Macrophages are known to differentiate into two distinct phenotypes: the pro-inflammatory M1 type, and the anti-inflammatory, tissue-reparative M2 type (43). Recent studies indicate that pro-inflammatory macrophages dominate the early phase of DVT, which stabilize the thrombi through the release of inflammatory factors and promotion of fibrosis. In contrast, pro-resolving M2 macrophages facilitate thrombus resolution by enhancing fibrinolysis, collagen dissolution, and neovascularization during later stages (44). However, it should be noted that the temporal demarcation between early and late stages of DVT remains poorly defined. In our study, analysis up to day 15 post-DVT modeling revealed that thrombi maintained a homogeneous, non-fibrotic state during the first 7 days, followed by the onset of fibrosis and thrombolysis. Based on these observations, we define day 7 as a critical threshold: M1 predominated before day 7 (early phase) but showed fibrolytic activity thereafter. Consequently, we select day 3 post-modeling as the representative time point for subsequent studies. Notably, Tim-4 expression in thrombus tissue and macrophages exhibits a biphasic pattern, initially decreasing followed by rising progressively over time. These findings suggest that Tim-4 may play stage-specific and potentially dual roles during DVT progression, which may be an interesting topic worth further research. Furthermore, our data demonstrate that Tim-4 expression in macrophages of thrombus tissue is significantly elevated compared to other cell types within the lesion, indicating that macrophage-specific Tim-4 dysregulation primarily contributes to thrombotic pathogenesis rather than Tim-4 expressed in other cells.

Accumulating evidence has firmly established the pivotal role of inflammatory responses in DVT pathogenesis (45). Consistent with this, high-throughput full transcriptome sequencing profiling further identifies NF-κB signaling (the classical pathway of inflammatory signaling) as the most prominently enriched inflammatory pathway in DVT patients. In addition, transcriptomic analysis reveals significant upregulation of key inflammatory cytokines, including IL-1β, TNF-α and IL-6. Nevertheless, subsequent validation studies fail to demonstrate consistent upregulation of IL-6 (data not shown). Therefore, based on these findings, we only focus our subsequent analyses on inflammatory factors IL-1β and TNF-α as the most reliably upregulated inflammatory mediators in our experimental system.

Studies have demonstrated that NF-κB signaling activates more than 500 target genes involved in inflammatory responses and coagulation processes (46, 47). Our in vitro and in vivo experiments consistently demonstrate significant upregulation of macrophage-derived inflammatory cytokines (IL-1β and TNF-α) and increased phosphorylation of P65 and IκBα in the DVT microenvironment, strongly implicating NF-κB activation in thrombus pathogenesis. Subsequently, we employ pharmacological inhibition using BAY11-7082 to investigate whether Tim-4 contributes to DVT progression through NF-κB signaling. While NF-κB blockade substantially attenuated the pro-thrombotic phenotype observed in Tim-4 knockout mice, residual thrombus formation remained significantly elevated compared to inhibitor-treated wild-type controls. These results indicate that NF-κB signaling plays a central, but not exclusive, role in Tim-4-mediated DVT progression and Tim-4 may be involved in the progression of DVT in part through other signaling pathways, which warrants further exploration. The findings parallel observations in metabolic contexts that Tim-4 deficiency similarly exacerbates inflammation through NF-κB-mediated M1 macrophage polarization in obesity models (28), further supporting the conserved role of Tim-4 in regulating inflammation and positioning Tim-4 as a multimodal regulator of inflammatory thrombosis.

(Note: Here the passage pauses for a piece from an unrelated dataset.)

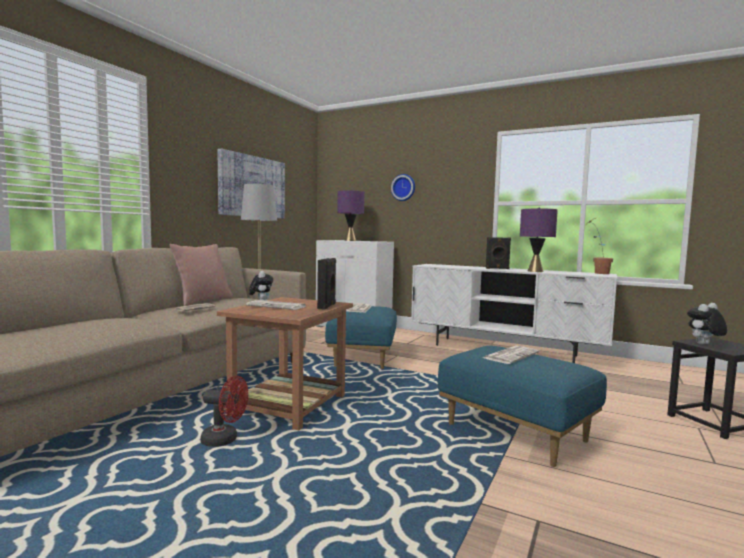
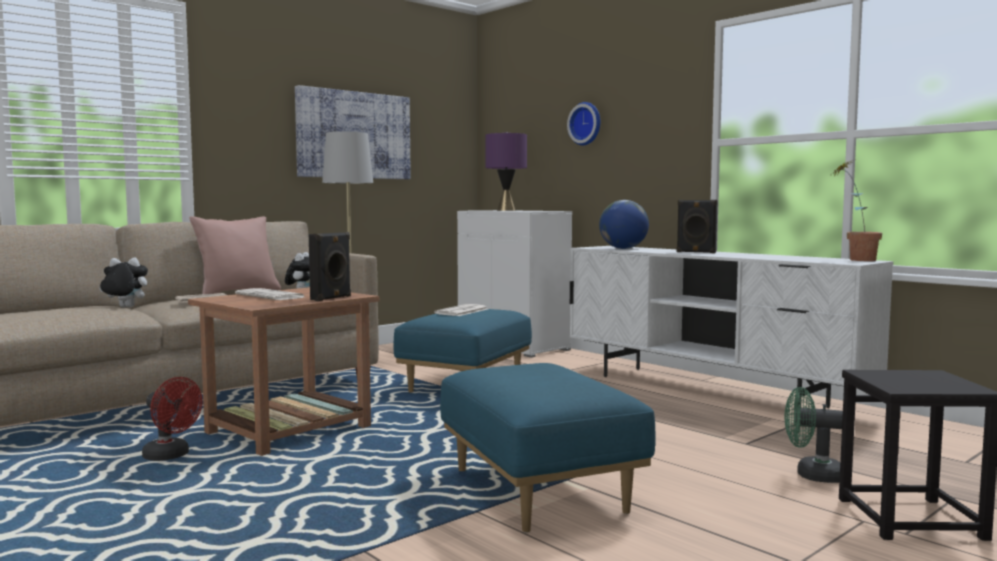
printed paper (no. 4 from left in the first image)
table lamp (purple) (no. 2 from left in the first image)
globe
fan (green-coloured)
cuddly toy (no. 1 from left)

To elucidate how the transmembrane protein Tim-4 modulates NF-κB signaling activation, we integrated existing interactions with our findings. While Tim-4 has been shown to exert anti-inflammatory effects through LKB1-AMPKα-mediated autophagy activation (27), and TLR4 internalization-dependent NF-κB inhibition (28), its potential interaction with adaptor proteins in DVT remained unexplored. Notably, the protein kinase CK2 is known to directly activate NF-κB through phosphorylation of both P65 and IκBα. However, the potential involvement of CK2 in DVT pathogenesis, particularly its relationship with Tim-4, has not been previously investigated. Our study provides novel mechanistic insights by identifying CK2β as a direct binding partner of Tim-4 through Co-IP and LC-MS/MS analysis. The therapeutic potential of targeting this interaction was demonstrated by CX-4945 (a specific CK2 inhibitor), which markedly attenuated macrophage inflammatory responses and reduced endothelial prothrombotic factor expression, ultimately inhibiting DVT formation. These results extend recent discoveries in oncology, where TNF-α-induced protein 1 has been shown to suppress hepatocellular carcinoma progression by specifically blocking CK2β-mediated NF-κB activation (48). Nevertheless, limitations remained that we did not further identify the specific structural basis and key amino acids of Tim-4 binding to CK2β and whether additional adaptor proteins participate in this regulatory network.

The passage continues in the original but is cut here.